Generally speaking contractionary monetary policies and expansionary monetary policies involve changing the level of the money supply in a country. Expansionary monetary policy is simply a policy which expands (increases) the supply of money, whereas contractionary monetary policy contracts (decreases) the supply of a country’s currency.
Expansionary Monetary Policy
In the United States, when the Federal Open Market Committee wishes to increase the money supply, it can do a combination of three things:
- Purchase securities on the open market, known as Open Market Operations
- Lower the Federal Discount Rate
- Lower Reserve Requirements
These all directly impact the interest rate. When the Fed buys securities on the open market, it causes the price of those securities to rise. In my article on the Dividend Tax Cut we saw that bond prices and interest rates are inversely related. The Federal Discount Rate is an interest rate, so lowering it is essentially lowering interest rates. If the Fed instead decides to lower reserve requirements, this will cause banks to have an increase in the amount of money they can invest. This causes the price of investments such as bonds to rise, so interest rates must fall. No matter what tool the Fed uses to expand the money supply interest rates will decline and bond prices will rise.

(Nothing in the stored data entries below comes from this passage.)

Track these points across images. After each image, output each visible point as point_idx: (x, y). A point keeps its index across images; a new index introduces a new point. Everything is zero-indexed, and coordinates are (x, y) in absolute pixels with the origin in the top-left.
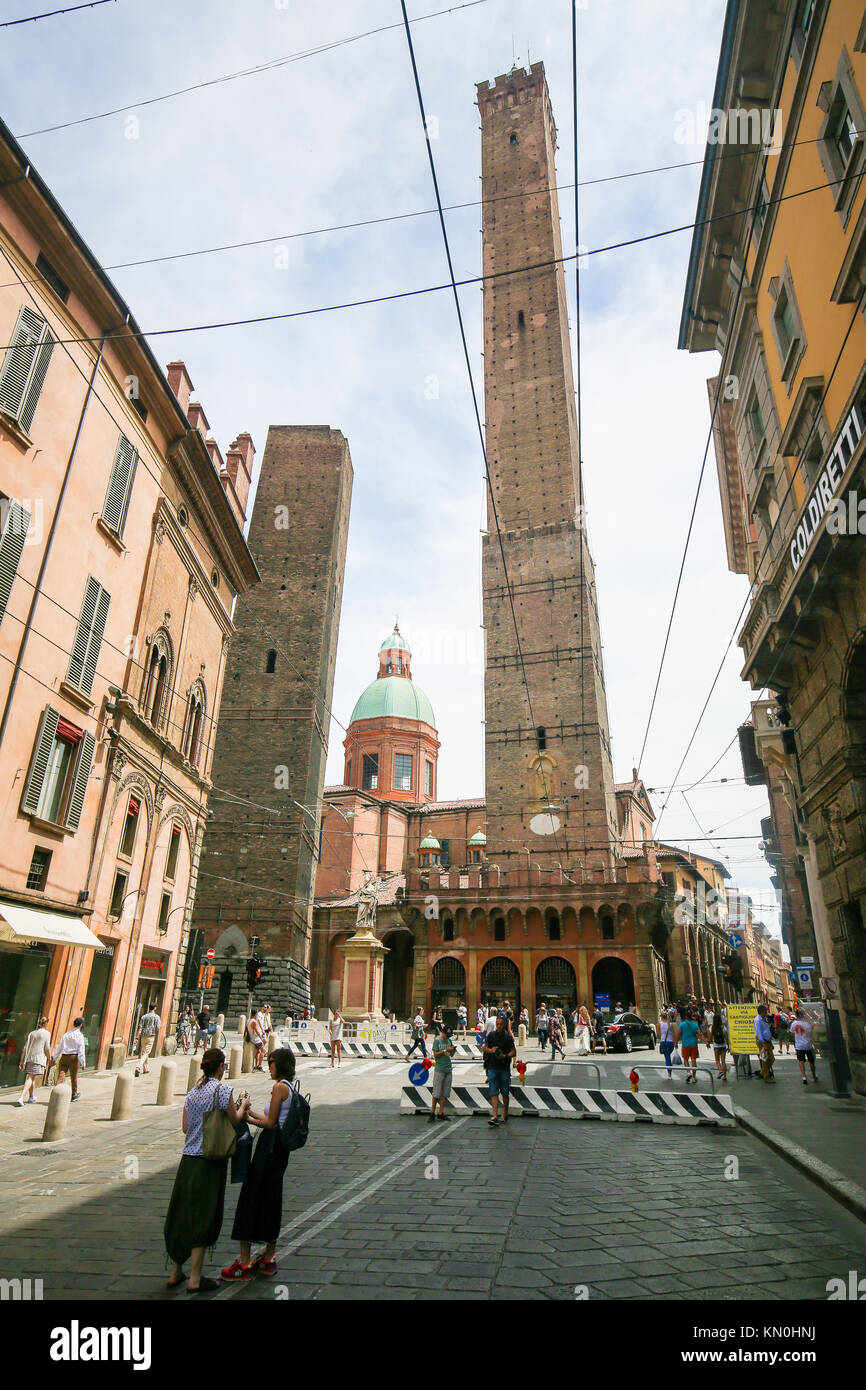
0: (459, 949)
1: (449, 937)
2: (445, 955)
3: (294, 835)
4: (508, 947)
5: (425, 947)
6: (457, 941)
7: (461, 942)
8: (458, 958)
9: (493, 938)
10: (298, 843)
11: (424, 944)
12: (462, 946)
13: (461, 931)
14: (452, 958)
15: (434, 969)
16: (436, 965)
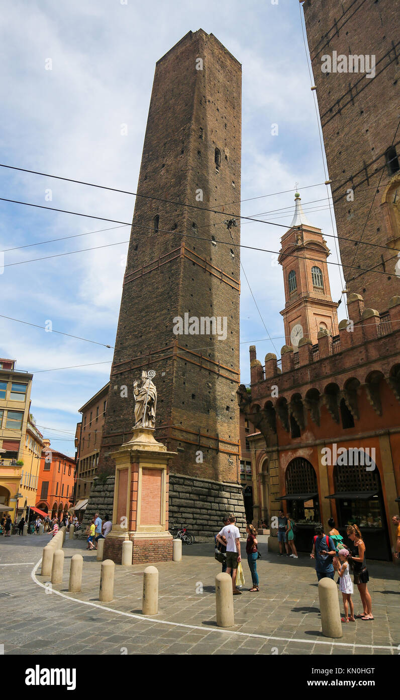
0: (307, 446)
1: (297, 434)
2: (295, 456)
3: (170, 358)
4: (359, 435)
5: (275, 448)
6: (304, 437)
7: (307, 437)
8: (306, 457)
9: (341, 425)
10: (173, 365)
11: (274, 445)
12: (310, 442)
13: (306, 423)
14: (301, 459)
15: (286, 473)
16: (288, 469)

Increases in American bond prices will have an effect on the exchange market. Rising American bond prices will cause investors to sell those bonds in exchange for other bonds, such as Canadian ones. So an investor will sell his American bond, exchange his American dollars for Canadian dollars, and buy a Canadian bond. This causes the supply of American dollars on foreign exchange markets to increase and the supply of Canadian dollars on foreign exchange markets to decrease. As shown in my Beginner’s Guide to Exchange Rates this causes the U.S. Dollar to become less valuable relative to the Canadian Dollar. The lower exchange rate makes American produced goods cheaper in Canada and Canadian produced goods more expensive in America, so exports will increase and imports will decrease causing the balance of trade to increase.
When interest rates are lower, the cost of financing capital projects is less. So all else being equal, lower interest rates lead to higher rates of investment.